他に「ドッコイショ」「せ~の」と続けば、これは「かけ声」だと分かる。
人はなぜ「かけ声」をかけるのだろうか?
お年寄りは何かにつけて「ヨイショ」を連発する。
そして「あ~あ疲れた…」
一般的に三十代後半からこの症状が表れてくる。
階段を昇る時の事を考えてみよう。
ご老人は左手で手すりを握り「よいしょ」のかけ声とともに左足を前に出す。
正確には二十センチ上に左足を上げる
ちょっと医学的に分析してみよう!
動作手順は次のようになる。
(1)階段を昇ることを決定する(脳)
(2)「左足を前に出せ」と指示を出す(脳→足)
(3)「左足を前に出すぞ/準備しろ」と指示を出す(脳→各器官)
(4)「左足が前に出る」(足)
(5)(4)の動作と同時に体全体が前へ動く(各器官)
脳の指示を「足」「各器官」に伝えるのが「神経」である。
「ネットワーク」よりも早い速度で指示が伝えられる。
若い時、脳からの指示が各器官に到達する時間は同一であり、各器官の「動作速度」も同一である。

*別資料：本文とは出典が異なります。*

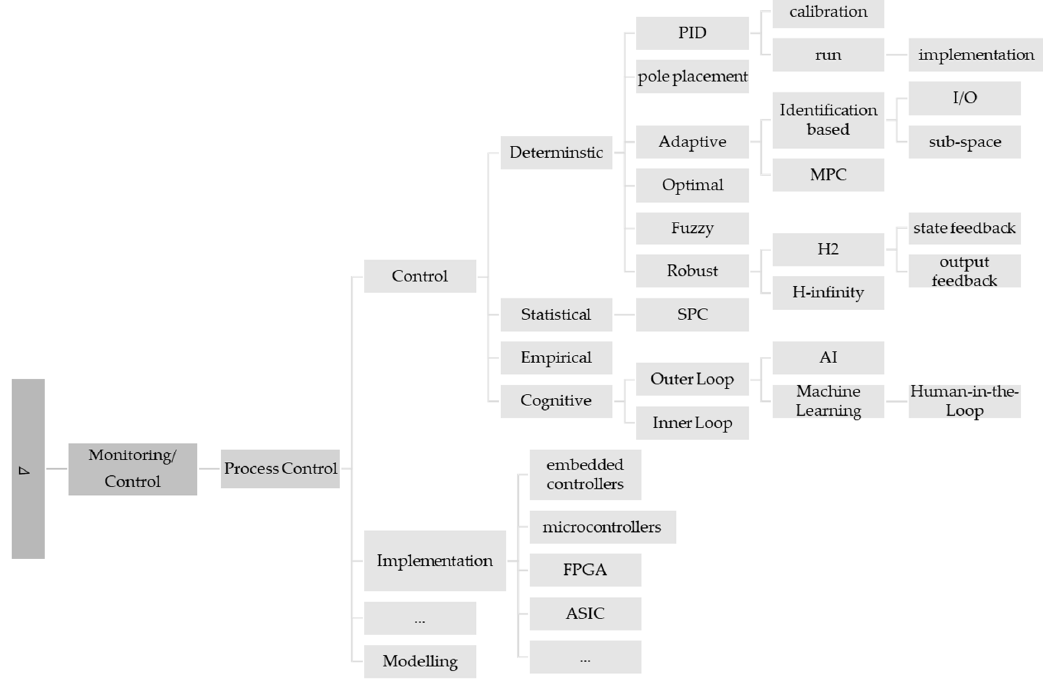
Figure A5. Technologies’ classification detail on process control.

これが老化とともに「伝達速度」「動作速度」が「バラバラ」になってくる。
体が前に進んでいるにもかかわらず、足だけが前に出ていない。
第1の見方(バラバラ)
第2の見方(つながり)
第3の見方(ひとつ)
そして、コケる。
「イテテテテ…」
「ギックリ腰」も同じように説明できる。
黙ってやると「筋肉痛」になりかねない。
ということは「かけ声」を発することによって全器官に
「準備体制に入れ!」
「全器官と同期を取れ!」
と言い聞かせていることになる。
(3)の指示をたたみかけている。
「こけた」のは誰が悪いのか?
「左足」だけの責任か?
よくあるこの責任論は「第1の見方」そのものである。
多くは、このレベルでよく分からない決着がなされる。
「神経」によって「各器官」が結び付けられて(1)から(5)の動作が行われている。
これは「第2の見方」である。
じゃ、早く伝えなかった「神経」が諸悪の根源なのか?
「神経」の速度を高める手術は聞いたことがない。
「中間管理職の責任」はこのレベルに似ている。
「指示通りに部下に伝えられていないではないか!」
「『やるな!』と言った筈だ」
この手の指示は「やれ!」より「やるな!」の方が圧倒的に多い。
うまく行かなかった時の「準備工作」に他ならない。
うまく行った時は「俺が黙認したのだ!」
したがって、どちらに転んでも自分には責任が及ばない。
(1)から(5)までの動作がセットになって初めて「階段を昇る」という一つの行動になっている。
これは「第3の見方」である。
こけて、怪我をした左足に対して「脳」「両手」「右足」が怒るだろうか?
「左足」を罵るだろうか?
実際は即座に両手が左足をさすっている。
「馬~鹿コクでねぇ!」
「当ったり前でねぇか!」
そうなのだ!
「脳」「両手」「両足」全て自分自身の体だと考えている。
当然「左足」を責めるはずがない。
幼児はこの事が良く分からない。
母親は次のように言う。
「太郎ちゃん」
「誰が悪いの?」
「このおイス?」
「ぺんぺん!叩いておいたから…」
子供はそれなりに納得して泣きやむ。
「かけ声」が「階段を昇る」という「ひとつの行動」をまとめる重要な役目を果たしている。
まとめる役目といえば「親指」も同じである。
「親指」は他の四本指と対面している唯一の指で「親指」がないと物が握れない。
物を握ることができて初めて「手」として認められる。
これも「第3の見方」である。
大勢で何か大きな物を運ぶ時、全員で「せ~の」と叫ぶ。
これは、全体の力を一時に「集中」する為である。
「かけ声」がないと力が「分散」して物が動かない。
システム構築において一番欠けているのがこの「かけ声」的役割である。
「第3の見方」をしていない!
この「かけ声」は前話での「横糸」である。
また、システムは「個別システム」が「縦糸」「各器官」であり「共通システム」が「横糸」「神経」の役割をしている。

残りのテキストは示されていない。